Le bateau est là. À moitié coulé, bancal, comme un cadavre oublié. Sur la coque, un nom. Gravé à la hâte, presque effacé par le temps. Le mien. Dalrik. Le cauchemar se tord dans mon ventre. Comment ? Pourquoi ici ?
Je fouille les environs. Rien d’autre. Pas de trace récente d’humains. Pas de Corbeaux. Pas d’ombres mouvantes. Juste le silence et ce putain de brouillard qui serre la gorge.
Pièges posés en approche, rien d’exceptionnel : un fil de fer tranchant camouflé, un trou recouvert de branchages, un déclencheur à bascule prêt à lâcher quelques pierres. J’aurais voulu plus, mais l’état du terrain limite les options. L’improvisation prime.
« Emily… Lucas… pourquoi vous ai-je laissés ? »
Leurs visages se superposent devant mes yeux, déformés, affamés.
Je serre le pendentif contre ma poitrine. Le poids du passé me tire vers le bas.
Je prends une profonde inspiration. L’esprit se recentre. Le corps suit.
Je monte à bord, chaque planche menace de céder sous mon poids. L’odeur est plus forte, mélange de sel, de moisissure et de sang séché. Un carnet est là, mouillé, couvert de boue. Je le ramasse, le feuillette. Pages tachées, griffonnées. Des notes, des coordonnées, des noms. Un message crypté ? Peut-être.
Mes doigts tremblent. J’entends un bruit derrière moi : branches craquant. Je me fige. Rien. Le brouillard joue avec les ombres, crée des formes. Le piège à mâchoires que j’ai posé plus tôt aurait dû capturer quelque chose, mais il est intact.
Je sens une présence. Non humaine. Une horde ? Des Ombres ? Je n’ai pas le temps de vérifier.
Je décide d’exfiltrer, carnet en main. Le terrain est encore plus traître au retour. Mes bottes glissent, je tombe lourdement. Une douleur sourde remonte du bras gauche, là où la cicatrice me rappelle que rien n’est jamais fini.
Alors que je m’efforce de me relever, le poids de mes pensées m’alourdit davantage. L’écho de mes doutes résonne dans ma tête, comme une mélodie lugubre. Dans un moment de lucidité, je me rappelle de cette balise retrouvée dans un conteneur échoué sur la côte brisée. Ce mystère, imbriqué dans un monde en décomposition, semble presque symbolique de ma propre lutte pour échapper à un passé qui ne veut pas me lâcher. Chaque pas sur ce terrain traître ressemble à un rappel de ce que j’ai tenté de fuir.
Cette voix intérieure, qui s’élève avec une intensité troublante, me pousse à affronter mes démons. Elle murmure des vérités que je préfère ignorer, me confrontant à l’inéluctable. Peut-être que, comme cette balise, je suis destiné à signaler quelque chose de bien plus grand que ma simple existence. La lutte pour la survie et la quête de réponses s’entremêlent, tandis que l’obscurité se resserre autour de moi.
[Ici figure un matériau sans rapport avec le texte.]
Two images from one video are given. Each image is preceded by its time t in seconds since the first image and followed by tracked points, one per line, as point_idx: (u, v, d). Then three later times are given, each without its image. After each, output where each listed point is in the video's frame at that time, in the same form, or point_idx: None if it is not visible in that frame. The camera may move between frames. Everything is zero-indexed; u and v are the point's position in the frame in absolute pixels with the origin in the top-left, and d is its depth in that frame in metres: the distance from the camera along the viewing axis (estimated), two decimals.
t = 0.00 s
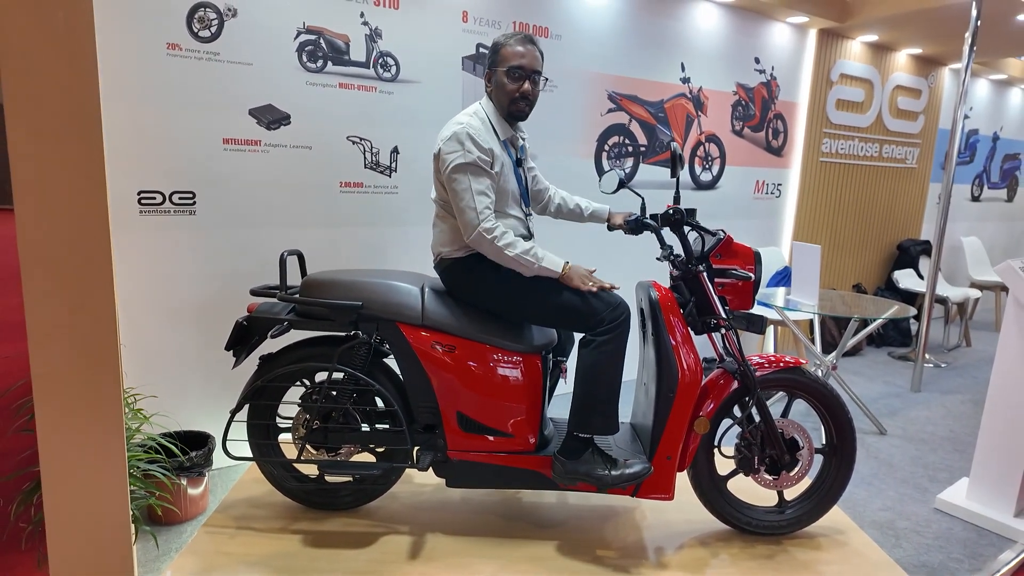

Quelles révélations m’attendent au détour de ce chemin sinueux ? L’avenir reste flou, mais chaque instant passé à fuir me rapproche de la vérité que je redoute.
« Tu ne peux pas fuir éternellement… »
Cette voix, c’est la mienne, mais différente. Plus faible, plus cassée.
Je me relève, serre les dents. Pas de place pour la faiblesse.
En retrait, j’installe une bombe artisanale silencieuse, retardée, pour couvrir ma fuite. Le tic-tac dans ma poche est un rappel brutal : chaque seconde compte.
Je quitte la zone, cœur lourd, esprit en alerte. L’image du nom sur la coque me hante. C’est un piège ? Un message ? Une putain de preuve que je ne peux pas effacer ?
Je sais une chose : je dois comprendre. Mais pas ici. Pas maintenant.
Le brouillard m’engloutit, et avec lui, mes doutes.
Résultat : Extraction du carnet et repérage du bateau.
Pièges posés, mais sans contact. Aucune rencontre directe.
Sentiment d’une menace imminente, d’une trace laissée pour moi.
Fatigue mentale accrue. Nécessité de déchiffrer le message.
Le silence me pèse. Le nom gravé n’est pas qu’un hasard. Quelqu’un m’a cherché. Ou m’a attendu.